As one activist, Isaac “Ikey Raw” Gardner, put it: “This is crazy times.”
So crazy were the times that statistics for the gun violence in Philadelphia broke out of step with other crime statistics in general, like a spiking EKG. While Uniform Crime Reports (UCR) showed gun violence spiking, other crimes in Philadelphia continued a downward or steady trend in 2020 and 2021.
And Philadelphia was not alone. Other large cities were also experiencing more shootings at a time when other crimes were decreasing.
Black males remained the highest percentage of victims. That added to the argument from those who blamed racial injustice for the outbreak of gun violence.
They argued that the upsurge in recent gun violence killings was merely a continuation of ongoing gun killings in the Black community.
According to recent police data, the three main causes of gun-related violence were arguments, drugs and domestic disputes. Social media was said to be stoking many of the arguments and disputes.
Regardless of the causes, it seemed as if a civil war was raging in urban areas, particularly in places like Philadelphia.
One observer speculated that if one were to run pictures of “collateral damage” from Philadelphia’s ongoing gun violence wars across the front page of local newspapers the way pictures had been run in The New York Times of Palestinian youth killed in the Israeli-Palestinian dispute, the numbers of youth killed in Philadelphia would rival the number of Palestinian youth pictured as having lost lives.
Meanwhile, schools like Gratz and Boys’ Latin in Philadelphia — like so many other urban campuses — seemed to have continued as normal amid the daily loss of life violent street skirmishes involving guns flooding into inner cities into the hands of juveniles and young angry Black males boxed into segregated and impoverished communities. The warfare seemed to jeopardize the futures of not only the students but the nation.

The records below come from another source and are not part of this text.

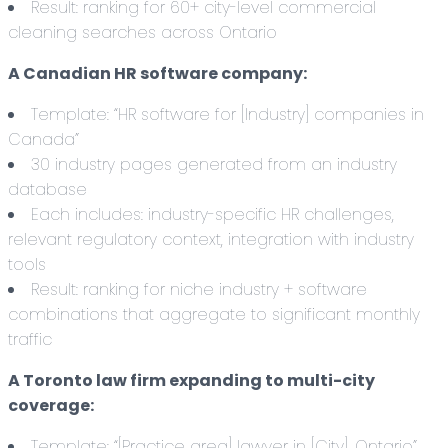
Result: ranking for 60+ city-level commercial
cleaning searches across Ontario
A Canadian HR software company:
Template: “HR software for [Industry] companies in
Canada”
30 industry pages generated from an industry
database
Each includes: industry-specific HR challenges,
relevant regulatory context, integration with industry
tools
Result: ranking for niche industry + software
combinations that aggregate to significant monthly
traffic
A Toronto law firm expanding to multi-city
coverage:
Template: “[Practice area] lawyer in [City], Ontario”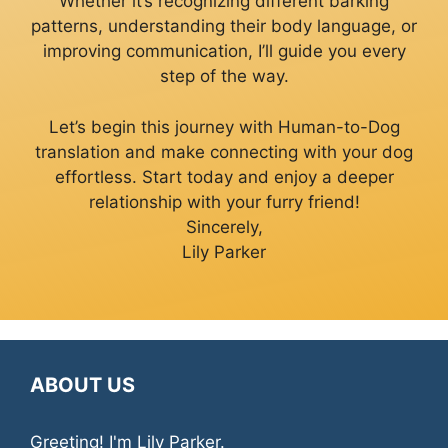
Whether it’s recognizing different barking
patterns, understanding their body language, or
improving communication, I’ll guide you every
step of the way.
Let’s begin this journey with Human-to-Dog
translation and make connecting with your dog
effortless. Start today and enjoy a deeper
relationship with your furry friend!
Sincerely,
Lily Parker
ABOUT US
Greeting! I'm Lily Parker.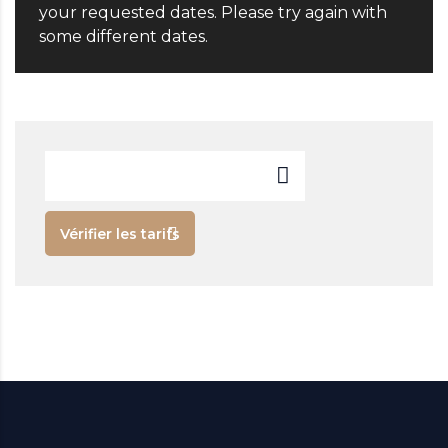
your requested dates. Please try again with
some different dates.
Vérifier les tarifs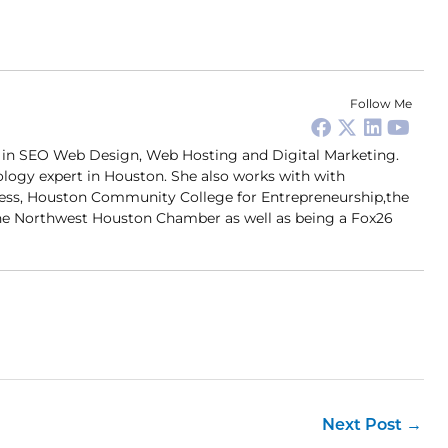
Follow Me
er in SEO Web Design, Web Hosting and Digital Marketing.
ology expert in Houston. She also works with with
ness, Houston Community College for Entrepreneurship,the
 Northwest Houston Chamber as well as being a Fox26
Next Post
→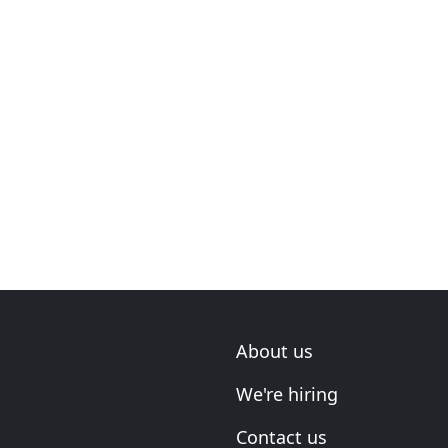
About us
We're hiring
Contact us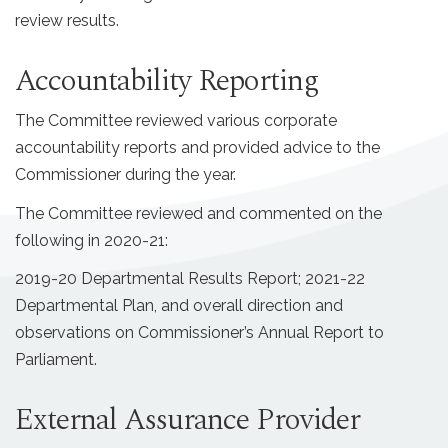
review results.
Accountability Reporting
The Committee reviewed various corporate
accountability reports and provided advice to the
Commissioner during the year.
The Committee reviewed and commented on the
following in 2020-21:
2019-20 Departmental Results Report; 2021-22
Departmental Plan, and overall direction and
observations on Commissioner’s Annual Report to
Parliament.
External Assurance Provider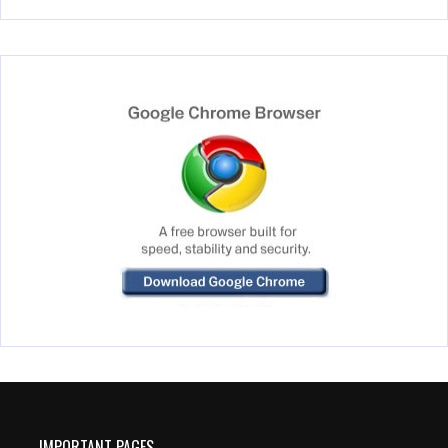
IMPORTANT PAGES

So much talent seemed to be draining away amidst the bloodshed in these urban areas.
Gratz, for one, has graduated a lengthy list of notables including: U.S. Rep. William H. Gray III, baseball great Roy Campanella, NBA star Rasheed Wallace and other well-known athletes, activist Joan Little, Chester Mayor Willie Mae James Leake and Temple coach John Cheney, who began his career coaching and mentoring at Gratz.
As the summer break wound down, there seemed to have been a little break from killings and nightmares of friends and acquaintances dying at schools like Gratz in Philadelphia.
But this year Dunn was determined to lessen the casualties at his school. He had morphed from educator into protector-educator.
“I have hired a new position at the school,” said Dunn. “It is a director of Healthy Communities. A portion of his role will be anti-gun violence in this community and on this campus.”
He has also brought in CeaseFire Philadelphia, a national anti-violence program.
“Any student at the high school that is high risk or vulnerable — once identified as needing cognitive behavior therapy and eligibility for mentorship — would receive help.”
Dunn said mentorship and mentored jobs would be made available, as well as enrichment activities.
If situations were possibly gun-related, he said, the students would be connected with the anti-violence program Ceasefire Cure Violence to get support in resolving the situation.
Meanwhile, city officials have drawn some hope from Biden’s American Rescue Plan. Biden has encouraged states to draw on the assistance included in the plan to address violent crime.
Dunn said he hopes the plan works as he tries to hustle his students into safety while looking over his shoulder in fear of the next phone call.
Dwight Ott is a correspondent for the Philadelphia Tribune, where this story first appeared.